Please be warned that the command below takes around six minutes on 6 cores i9 laptop :( 

In [None]:
%%time
pipeline_search.fit(train_data.review, train_data.rating)
pd.DataFrame(pipeline_search.cv_results_)

We should of course also try to parametrize other parameters at the expense of more CPU time ... 

In [None]:
ratings_bigger_grid  = {'clf__alpha' : [25,30,35,40], 'vect__max_features':[5000, 10000, 15000, None], 'vect__max_df': [0.25, 0.5], 'vect__min_df':[1,10,25]}

In [None]:
pipeline_bigger_search = GridSearchCV(rating_clf_pipe, ratings_bigger_grid, n_jobs=6, cv=5, verbose=10)

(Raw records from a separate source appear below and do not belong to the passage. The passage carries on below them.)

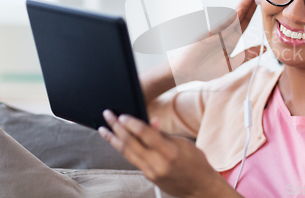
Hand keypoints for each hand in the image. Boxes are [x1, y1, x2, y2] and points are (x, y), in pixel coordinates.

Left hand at [99, 110, 241, 197]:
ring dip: (113, 140)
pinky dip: (124, 149)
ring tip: (103, 129)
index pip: (145, 134)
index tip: (122, 115)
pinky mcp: (148, 177)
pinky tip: (118, 141)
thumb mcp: (185, 144)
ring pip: (127, 154)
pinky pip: (133, 160)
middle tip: (108, 115)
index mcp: (170, 153)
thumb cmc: (197, 164)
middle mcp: (157, 165)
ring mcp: (151, 173)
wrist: (201, 189)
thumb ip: (164, 135)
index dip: (132, 123)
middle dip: (117, 128)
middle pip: (131, 144)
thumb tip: (151, 122)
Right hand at [140, 0, 263, 101]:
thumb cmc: (206, 68)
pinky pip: (220, 25)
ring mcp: (216, 30)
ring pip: (232, 14)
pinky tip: (239, 10)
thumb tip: (265, 49)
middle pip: (240, 11)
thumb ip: (247, 55)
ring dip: (242, 3)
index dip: (254, 8)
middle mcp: (225, 30)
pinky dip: (230, 18)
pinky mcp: (208, 34)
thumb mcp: (232, 63)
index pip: (245, 19)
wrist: (186, 72)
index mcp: (232, 37)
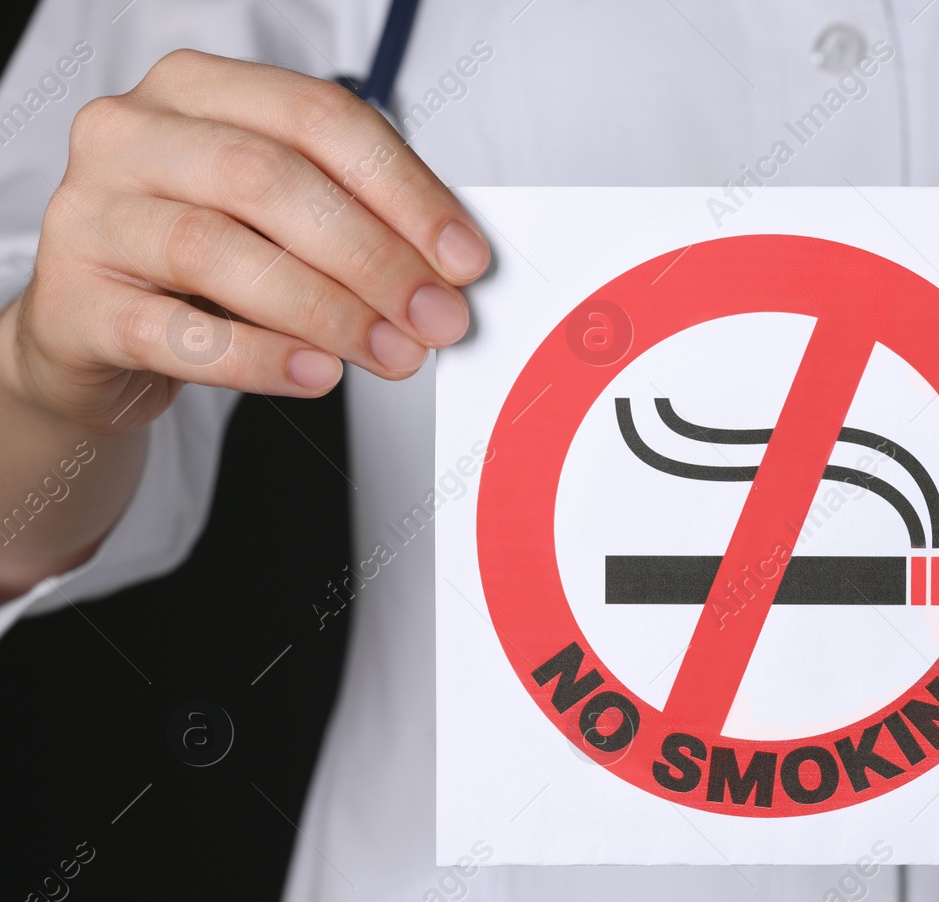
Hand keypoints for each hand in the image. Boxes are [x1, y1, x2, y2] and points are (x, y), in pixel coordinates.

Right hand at [0, 49, 488, 432]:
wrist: (98, 330)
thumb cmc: (204, 263)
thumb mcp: (282, 221)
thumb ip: (357, 222)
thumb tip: (449, 272)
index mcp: (199, 90)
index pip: (320, 118)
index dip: (405, 190)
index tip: (464, 259)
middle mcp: (134, 134)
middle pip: (268, 179)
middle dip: (373, 256)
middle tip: (436, 318)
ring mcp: (93, 214)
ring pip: (218, 249)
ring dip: (327, 310)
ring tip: (392, 354)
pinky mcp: (73, 303)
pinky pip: (175, 332)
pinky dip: (258, 357)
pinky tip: (317, 374)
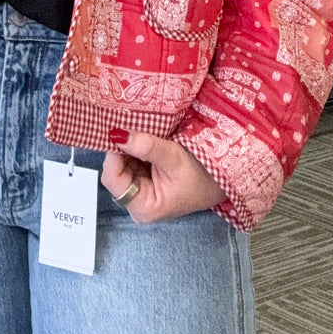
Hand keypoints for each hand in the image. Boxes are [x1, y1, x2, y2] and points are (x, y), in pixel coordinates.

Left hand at [101, 129, 225, 223]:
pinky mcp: (143, 183)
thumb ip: (145, 146)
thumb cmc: (203, 175)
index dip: (112, 154)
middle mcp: (136, 204)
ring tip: (139, 131)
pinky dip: (133, 149)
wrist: (220, 180)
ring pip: (121, 164)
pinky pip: (129, 162)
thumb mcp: (174, 157)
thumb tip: (118, 134)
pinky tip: (143, 139)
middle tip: (129, 126)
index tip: (118, 131)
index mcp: (143, 207)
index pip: (112, 178)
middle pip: (114, 171)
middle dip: (120, 149)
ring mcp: (139, 193)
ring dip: (127, 147)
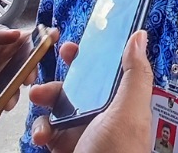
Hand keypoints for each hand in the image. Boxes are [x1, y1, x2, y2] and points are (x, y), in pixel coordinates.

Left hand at [0, 24, 56, 111]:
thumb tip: (15, 33)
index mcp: (8, 42)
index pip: (29, 39)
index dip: (44, 37)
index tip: (54, 36)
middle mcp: (10, 60)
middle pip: (28, 65)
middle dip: (31, 72)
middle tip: (28, 78)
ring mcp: (3, 78)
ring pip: (16, 87)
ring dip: (15, 95)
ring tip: (8, 102)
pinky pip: (1, 102)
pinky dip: (0, 107)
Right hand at [30, 30, 153, 152]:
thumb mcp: (129, 112)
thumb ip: (134, 74)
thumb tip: (140, 36)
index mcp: (123, 103)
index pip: (109, 71)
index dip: (91, 57)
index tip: (73, 46)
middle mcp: (103, 117)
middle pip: (79, 86)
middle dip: (60, 76)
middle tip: (49, 70)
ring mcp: (82, 135)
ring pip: (58, 107)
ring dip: (44, 101)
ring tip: (37, 100)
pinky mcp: (64, 150)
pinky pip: (47, 133)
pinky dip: (39, 131)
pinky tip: (40, 136)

Please be warned that if `RUN_GRID_SEARCH` is true, the command below takes over 30 minutes (!) on 6 cores i9 laptop :( I have included in the repository results for this run so you do not have to wait :)

In [None]:
%%time
from sklearn.base import clone

if RUN_GRID_SEARCH:
    pipeline_bigger_search.fit(train_data.review, train_data.rating)
    bigger_search_results = pd.DataFrame(pipeline_bigger_search.cv_results_)  
    best_estimator = pipeline_bigger_search.best_estimator_
else:
    bigger_search_results = pd.read_csv("grid_search.csv")
    params = eval(bigger_search_results.params.iloc[bigger_search_results.rank_test_score.argmax()])
    best_estimator = clone(rating_clf_pipe)
    best_estimator.set_params(**params)
    best_estimator.fit(train_data.review, train_data.rating)
    

predicted = best_estimator.predict(test_data.review)
bigger_search_results_sorted = bigger_search_results.sort_values(by='rank_test_score')

print("f1 score = {:.4f} accuracy = {:.4f}".format(f1_score(test_data.rating,predicted , average='macro'), accuracy_score(test_data.rating, predicted) ))
bigger_search_results_sorted.head(4)    

Please not that now we get much bigger optimal value for the parameter $\alpha$.